◆ **Text segment**:

Argentina is one of the few countries in the world where healthcare remains free for everyone―regardless of nationality, as it is dispensed in all its public hospitals. However, given the quality disparity of the health system from one region to another, private healthcare offers have increased, being covered by local health insurance plans or international health insurance taken out by expatriates.
Health insurance for expats in Argentina
The health insurance system in Argentina
Since healthcare in Argentina is free of charge, regardless of nationality, it attracts many residents of neighbouring countries! Indeed, they can be covered under the principle of compulsory free care for any patient showing up at a public hospital, even if they are neither Argentine citizens nor residents of the country.
However, a large number of Argentines and residents in Argentina are covered by another health insurance system: the obras sociales. This plan is provided and financed by employers' contributions and guarantees employees a compulsory basket of care that covers the main primary care services, provided in dedicated hospital establishments and available to the insured.
However, the effectiveness and success of this dual principle of coverage has a downside: the rapid saturation of the health system. This results in very long delays in obtaining a medical appointment, long queues in the emergency room and in the demanda espontanea or walk-in clinics. In addition, the resources of public hospitals and health centres are often limited in terms of equipment.

◆ **Dataset**:
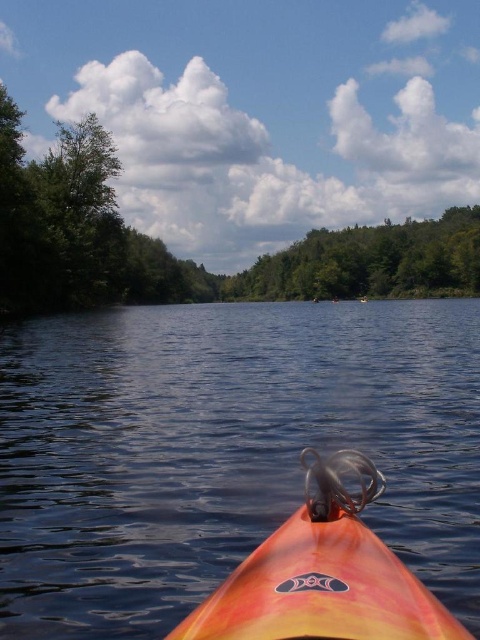
You are standing on the shore and see the point marked at coordinates (224, 451) in the image. What object is located at that point?

The point at coordinates (224, 451) indicates the orange plastic kayak at lower center.

You are navigating a kayak and see two points on the water ahead of you. The first point is at coordinates point (447,410) and the second is at point (324,516). Which point is closer to your current position?

Point (324,516) is closer to your current position because it is in front of point (447,410), which is further away.

Consider the image. You are in a kayak and see a point marked at coordinates (188, 259). What object is this point located on?

The point at coordinates (188, 259) is located on the green leafy tree at upper center.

◆ **Task list**:
#1 Retype the passage on healthcare in Argentina between "However, a large" and "to the insured.", inclusive.
#2 Answer these questions from the passage on healthcare in Argentina:
(a) Where in Argentina is free healthcare dispensed?
(b) What finances the obras sociales plan?
(c) What English term does the passage give for the demanda espontanea?
#3 Proceed with the passage on healthcare in Argentina from its final sentence.
The entries are not needed for the work on the healthcare passage.

◆ **Responses by task**:
#1
However, a large number of Argentines and residents in Argentina are covered by another health insurance system: the obras sociales. This plan is provided and financed by employers' contributions and guarantees employees a compulsory basket of care that covers the main primary care services, provided in dedicated hospital establishments and available to the insured.

#2
(a) In all of its public hospitals.
(b) Employers' contributions.
(c) Walk-in clinics.

#3
> Good to know: Despite the principle of a free health system and since the start of the COVID-19 pandemic, Argentina requires non-residents to take out complementary international health insurance covering COVID-19-related care.
How to choose health insurance in Argentina: local or international?
The Argentine health insurance system is also based on a third pillar: the prepagas, local mutual health insurance plans taken out individually by citizens or residents (or sometimes by their employers). As an alternative or complement to the coverage provided by the social security system, they allow their policyholders to benefit from care provided by networks of mutual or private establishments, without upfront payment, in exchange for a fixed monthly fee.
These mutual insurance companies therefore limit their offer of care to a list of partner health centres and hospitals, which can be restrictive when travelling in the country or in case of specific needs. Moreover, the reimbursement of medicines is often very partial and some treatments are subject to a deductible (copago).
To avoid the very long delays of the public health system, to benefit from a more extensive cover, or to have the freedom to consult the private hospital of your choice, it may be useful to take out complementary international health insurance.